Source texts of formatted documents:
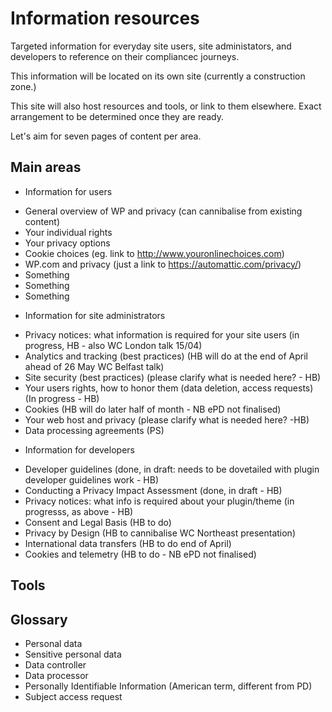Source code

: # Information resources

Targeted information for everyday site users, site administators, and developers to reference on their compliancec journeys.

This information will be located on its own site (currently a construction zone.)

This site will also host resources and tools, or link to them elsewhere. Exact arrangement to be determined once they are ready.

Let's aim for seven pages of content per area.

## Main areas

* Information for users
 + General overview of WP and privacy (can cannibalise from existing content)
 + Your individual rights
 + Your privacy options
 + Cookie choices (eg. link to http://www.youronlinechoices.com)
 + WP.com and privacy (just a link to https://automattic.com/privacy/)
 + Something
 + Something
 + Something
 
* Information for site administrators
 + Privacy notices: what information is required for your site users (in progress, HB - also WC London talk 15/04)
 + Analytics and tracking (best practices) (HB will do at the end of April ahead of 26 May WC Belfast talk)
 + Site security (best practices) (please clarify what is needed here? - HB)
 + Your users rights, how to honor them (data deletion, access requests) (In progress - HB)
 + Cookies (HB will do later half of month - NB ePD not finalised)
 + Your web host and privacy (please clarify what is needed here? -HB)
 + Data processing agreements (PS)
 
* Information for developers
 + Developer guidelines (done, in draft: needs to be dovetailed with plugin developer guidelines work - HB) 
 + Conducting a Privacy Impact Assessment (done, in draft - HB)
 + Privacy notices: what info is required about your plugin/theme (in progresss, as above  - HB)
 + Consent and Legal Basis (HB to do)
 + Privacy by Design (HB to cannibalise WC Northeast presentation)
 + International data transfers (HB to do end of April)
 + Cookies and telemetry (HB to do - NB ePD not finalised)
 
## Tools


## Glossary

* Personal data
* Sensitive personal data
* Data controller
* Data processor
* Personally Identifiable Information (American term, different from PD)
* Subject access request
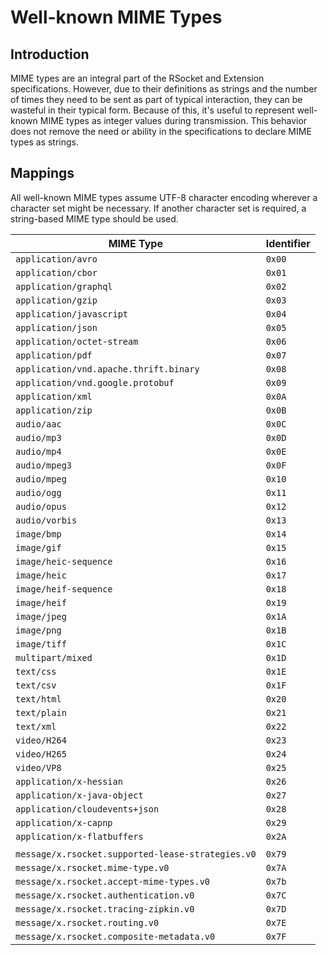 # Well-known MIME Types

## Introduction
MIME types are an integral part of the RSocket and Extension specifications.  However, due to their definitions as strings and the number of times they need to be sent as part of typical interaction, they can be wasteful in their typical form.  Because of this, it's useful to represent well-known MIME types as integer values during transmission.  This behavior does not remove the need or ability in the specifications to declare MIME types as strings.

## Mappings
All well-known MIME types assume UTF-8 character encoding wherever a character set might be necessary.  If another character set is required, a string-based MIME type should be used.

| MIME Type | Identifier
| --------- | ----------
| `application/avro` | `0x00`
| `application/cbor` | `0x01`
| `application/graphql` | `0x02`
| `application/gzip` | `0x03`
| `application/javascript` | `0x04`
| `application/json` | `0x05`
| `application/octet-stream` | `0x06`
| `application/pdf` | `0x07`
| `application/vnd.apache.thrift.binary` | `0x08`
| `application/vnd.google.protobuf` | `0x09`
| `application/xml` | `0x0A`
| `application/zip` | `0x0B`
| `audio/aac` | `0x0C`
| `audio/mp3` | `0x0D`
| `audio/mp4` | `0x0E`
| `audio/mpeg3` | `0x0F`
| `audio/mpeg` | `0x10`
| `audio/ogg` | `0x11`
| `audio/opus` | `0x12`
| `audio/vorbis` | `0x13`
| `image/bmp` | `0x14`
| `image/gif` | `0x15`
| `image/heic-sequence` | `0x16`
| `image/heic` | `0x17`
| `image/heif-sequence` | `0x18`
| `image/heif` | `0x19`
| `image/jpeg` | `0x1A`
| `image/png` | `0x1B`
| `image/tiff` | `0x1C`
| `multipart/mixed` | `0x1D`
| `text/css` | `0x1E`
| `text/csv` | `0x1F`
| `text/html` | `0x20`
| `text/plain` | `0x21`
| `text/xml` | `0x22`
| `video/H264` | `0x23`
| `video/H265` | `0x24`
| `video/VP8` | `0x25`
| `application/x-hessian` | `0x26`
| `application/x-java-object` | `0x27`
| `application/cloudevents+json` | `0x28`
| `application/x-capnp` | `0x29`
| `application/x-flatbuffers` | `0x2A`
| |
| `message/x.rsocket.supported-lease-strategies.v0` | `0x79`
| `message/x.rsocket.mime-type.v0` | `0x7A`
| `message/x.rsocket.accept-mime-types.v0` | `0x7b`
| `message/x.rsocket.authentication.v0` | `0x7C`
| `message/x.rsocket.tracing-zipkin.v0` | `0x7D`
| `message/x.rsocket.routing.v0` | `0x7E`
| `message/x.rsocket.composite-metadata.v0` | `0x7F`
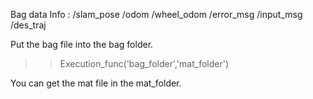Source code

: Bag data Info : /slam_pose /odom /wheel_odom /error_msg /input_msg /des_traj

Put the bag file into the bag folder.

 >> Execution_func('bag_folder','mat_folder')
 
 You can get the mat file in the mat_folder.
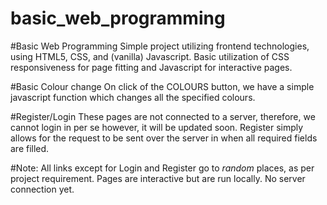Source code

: # basic_web_programming

#Basic Web Programming
Simple project utilizing frontend technologies, using HTML5, CSS, and (vanilla) Javascript. Basic utilization of CSS responsiveness for page fitting and Javascript for interactive pages.

#Basic Colour change
On click of the COLOURS button, we have a simple javascript function which changes all the specified colours.

#Register/Login
These pages are not connected to a server, therefore, we cannot login in per se however, it will be updated soon. Register simply allows for the request to be sent over the server in when all required fields are filled.


#Note:
All links except for Login and Register go to *random* places, as per project requirement. Pages are interactive but are run locally. No server connection yet.
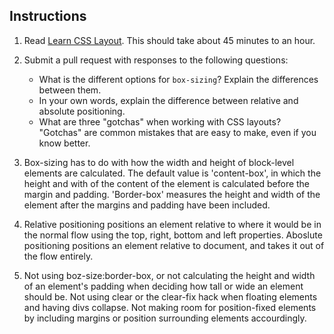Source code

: Instructions
------------

1. Read [Learn CSS Layout](http://learnlayout.com). This should take about 45 minutes to an hour.
1. Submit a pull request with responses to the following questions:
    * What is the different options for `box-sizing`? Explain the differences between them.
    * In your own words, explain the difference between relative and absolute positioning.
    * What are three "gotchas" when working with CSS layouts? "Gotchas" are common mistakes that are easy to make, even if you know better.

1. Box-sizing has to do with how the width and height of block-level elements are calculated. The default value is 'content-box', in which the height and with of the content of the element is calculated before the margin and padding. 'Border-box' measures the height and width of the element after the margins and padding have been included.

2. Relative positioning positions an element relative to where it would be in the normal flow using the top, right, bottom and left properties. Aboslute positioning positions an element relative to document, and takes it out of the flow entirely.

3. Not using boz-size:border-box, or not calculating the height and width of an element's padding when deciding how tall or wide an element should be. Not using clear or the clear-fix hack when floating elements and having divs collapse. Not making room for position-fixed elements by including margins or position surrounding elements accourdingly.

> _Exercise prompt_: Copy these lines exactly as they are, leaving out the pictures.

> _Result_:
Source code

: # Information resources

Targeted information for everyday site users, site administators, and developers to reference on their compliancec journeys.

This information will be located on its own site (currently a construction zone.)

This site will also host resources and tools, or link to them elsewhere. Exact arrangement to be determined once they are ready.

Let's aim for seven pages of content per area.

## Main areas

* Information for users
 + General overview of WP and privacy (can cannibalise from existing content)
 + Your individual rights
 + Your privacy options
 + Cookie choices (eg. link to http://www.youronlinechoices.com)
 + WP.com and privacy (just a link to https://automattic.com/privacy/)
 + Something
 + Something
 + Something
 
* Information for site administrators
 + Privacy notices: what information is required for your site users (in progress, HB - also WC London talk 15/04)
 + Analytics and tracking (best practices) (HB will do at the end of April ahead of 26 May WC Belfast talk)
 + Site security (best practices) (please clarify what is needed here? - HB)
 + Your users rights, how to honor them (data deletion, access requests) (In progress - HB)
 + Cookies (HB will do later half of month - NB ePD not finalised)
 + Your web host and privacy (please clarify what is needed here? -HB)
 + Data processing agreements (PS)
 
* Information for developers
 + Developer guidelines (done, in draft: needs to be dovetailed with plugin developer guidelines work - HB) 
 + Conducting a Privacy Impact Assessment (done, in draft - HB)
 + Privacy notices: what info is required about your plugin/theme (in progresss, as above  - HB)
 + Consent and Legal Basis (HB to do)
 + Privacy by Design (HB to cannibalise WC Northeast presentation)
 + International data transfers (HB to do end of April)
 + Cookies and telemetry (HB to do - NB ePD not finalised)
 
## Tools


## Glossary

* Personal data
* Sensitive personal data
* Data controller
* Data processor
* Personally Identifiable Information (American term, different from PD)
* Subject access request
 # Well-known MIME Types

## Introduction
MIME types are an integral part of the RSocket and Extension specifications.  However, due to their definitions as strings and the number of times they need to be sent as part of typical interaction, they can be wasteful in their typical form.  Because of this, it's useful to represent well-known MIME types as integer values during transmission.  This behavior does not remove the need or ability in the specifications to declare MIME types as strings.

## Mappings
All well-known MIME types assume UTF-8 character encoding wherever a character set might be necessary.  If another character set is required, a string-based MIME type should be used.

| MIME Type | Identifier
| --------- | ----------
| `application/avro` | `0x00`
| `application/cbor` | `0x01`
| `application/graphql` | `0x02`
| `application/gzip` | `0x03`
| `application/javascript` | `0x04`
| `application/json` | `0x05`
| `application/octet-stream` | `0x06`
| `application/pdf` | `0x07`
| `application/vnd.apache.thrift.binary` | `0x08`
| `application/vnd.google.protobuf` | `0x09`
| `application/xml` | `0x0A`
| `application/zip` | `0x0B`
| `audio/aac` | `0x0C`
| `audio/mp3` | `0x0D`
| `audio/mp4` | `0x0E`
| `audio/mpeg3` | `0x0F`
| `audio/mpeg` | `0x10`
| `audio/ogg` | `0x11`
| `audio/opus` | `0x12`
| `audio/vorbis` | `0x13`
| `image/bmp` | `0x14`
| `image/gif` | `0x15`
| `image/heic-sequence` | `0x16`
| `image/heic` | `0x17`
| `image/heif-sequence` | `0x18`
| `image/heif` | `0x19`
| `image/jpeg` | `0x1A`
| `image/png` | `0x1B`
| `image/tiff` | `0x1C`
| `multipart/mixed` | `0x1D`
| `text/css` | `0x1E`
| `text/csv` | `0x1F`
| `text/html` | `0x20`
| `text/plain` | `0x21`
| `text/xml` | `0x22`
| `video/H264` | `0x23`
| `video/H265` | `0x24`
| `video/VP8` | `0x25`
| `application/x-hessian` | `0x26`
| `application/x-java-object` | `0x27`
| `application/cloudevents+json` | `0x28`
| `application/x-capnp` | `0x29`
| `application/x-flatbuffers` | `0x2A`
| |
| `message/x.rsocket.supported-lease-strategies.v0` | `0x79`
| `message/x.rsocket.mime-type.v0` | `0x7A`
| `message/x.rsocket.accept-mime-types.v0` | `0x7b`
| `message/x.rsocket.authentication.v0` | `0x7C`
| `message/x.rsocket.tracing-zipkin.v0` | `0x7D`
| `message/x.rsocket.routing.v0` | `0x7E`
| `message/x.rsocket.composite-metadata.v0` | `0x7F`
Source code

: Bag data Info : /slam_pose /odom /wheel_odom /error_msg /input_msg /des_traj

Put the bag file into the bag folder.

 >> Execution_func('bag_folder','mat_folder')
 
 You can get the mat file in the mat_folder.
Source code

: # basic_web_programming

#Basic Web Programming
Simple project utilizing frontend technologies, using HTML5, CSS, and (vanilla) Javascript. Basic utilization of CSS responsiveness for page fitting and Javascript for interactive pages.

#Basic Colour change
On click of the COLOURS button, we have a simple javascript function which changes all the specified colours.

#Register/Login
These pages are not connected to a server, therefore, we cannot login in per se however, it will be updated soon. Register simply allows for the request to be sent over the server in when all required fields are filled.


#Note:
All links except for Login and Register go to *random* places, as per project requirement. Pages are interactive but are run locally. No server connection yet.
Source code

: Instructions
------------

1. Read [Learn CSS Layout](http://learnlayout.com). This should take about 45 minutes to an hour.
1. Submit a pull request with responses to the following questions:
    * What is the different options for `box-sizing`? Explain the differences between them.
    * In your own words, explain the difference between relative and absolute positioning.
    * What are three "gotchas" when working with CSS layouts? "Gotchas" are common mistakes that are easy to make, even if you know better.

1. Box-sizing has to do with how the width and height of block-level elements are calculated. The default value is 'content-box', in which the height and with of the content of the element is calculated before the margin and padding. 'Border-box' measures the height and width of the element after the margins and padding have been included.

2. Relative positioning positions an element relative to where it would be in the normal flow using the top, right, bottom and left properties. Aboslute positioning positions an element relative to document, and takes it out of the flow entirely.

3. Not using boz-size:border-box, or not calculating the height and width of an element's padding when deciding how tall or wide an element should be. Not using clear or the clear-fix hack when floating elements and having divs collapse. Not making room for position-fixed elements by including margins or position surrounding elements accourdingly.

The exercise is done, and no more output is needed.